13 September 2009
10 September 2009
The Crystal Cave of Giants was accidentally discovered in 2000 by miners working in the silver and lead mine at Naica, Mexico. It lies almost 300 meters (900 feet) below the surface of the Earth and it contains the largest crystals known in the world, by far. The largest crystals are over 11 meters long (36 feet) and weigh 55 tons.
The crystals themselves are made of selenite which is crystallized gypsum, the same material used in drywall construction. Except these crystals formed over a span of about half a million years in a hot water solution, saturated with minerals. The the temperature inside the cave remained very consistently hot for the entire time the crystals were growing.
It is still incredibly hot in the cave due its proximity to a magma chamber, deep underground. The air temperature is 50C with a relative humidity of over 90%, making the air feel like an unbearable 105C (228F) Entering the cave without special protective suits can be fatal in 15 minutes. I will be entering the cave wearing a special cooling suit with chilling packs inside and a specialized backpack respirator which will allow me to breath chilled air. Even with all this equipment, I will still only be able to stay in the cave for no more than 45 minutes at a time.

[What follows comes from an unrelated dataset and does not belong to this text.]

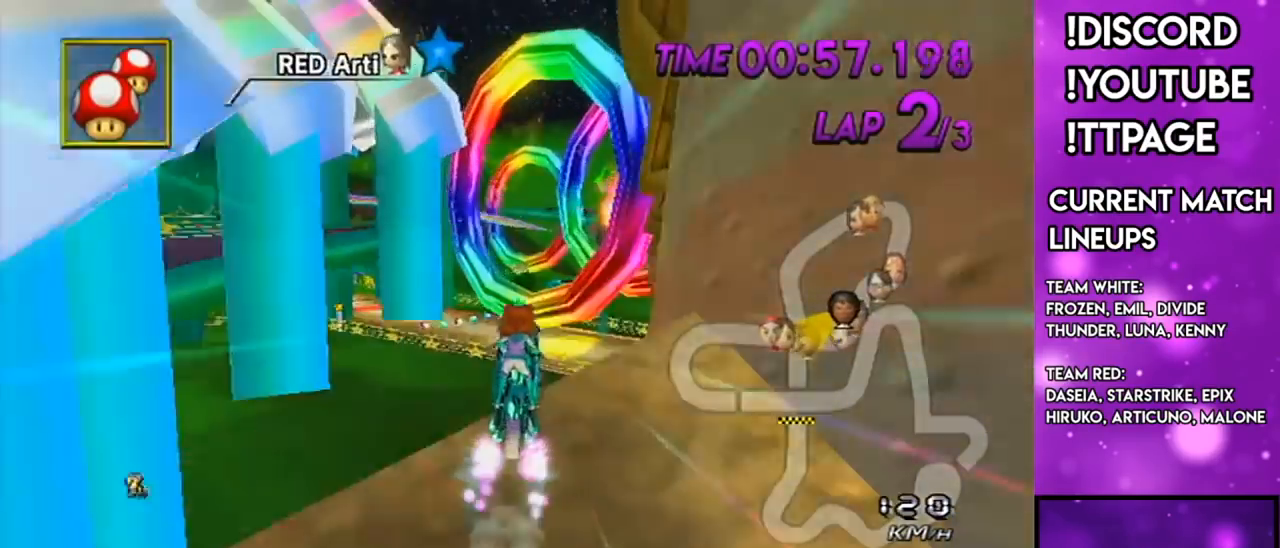
{"dt_ms": 501, "buttons": ["A"], "left_stick": "center", "right_stick": "center", "events": [[134, "R1", "down"], [167, "DPAD_UP", "down"], [167, "R1", "up"], [267, "DPAD_UP", "up"], [267, "left_stick", "down-right"], [484, "left_stick", "center"]]}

In extreme heat, the body begins to lose higher brain functions which made the expedition much more difficult with the risk of falling into deep pits, or being impaled on a sharp crystal. All the camera gear needs to be slowly brought up to temperature beforehand by pre-heating it and most cameras with moving parts and tape mechanisms simply will not work at all.
It is as dangerous as it is beautiful.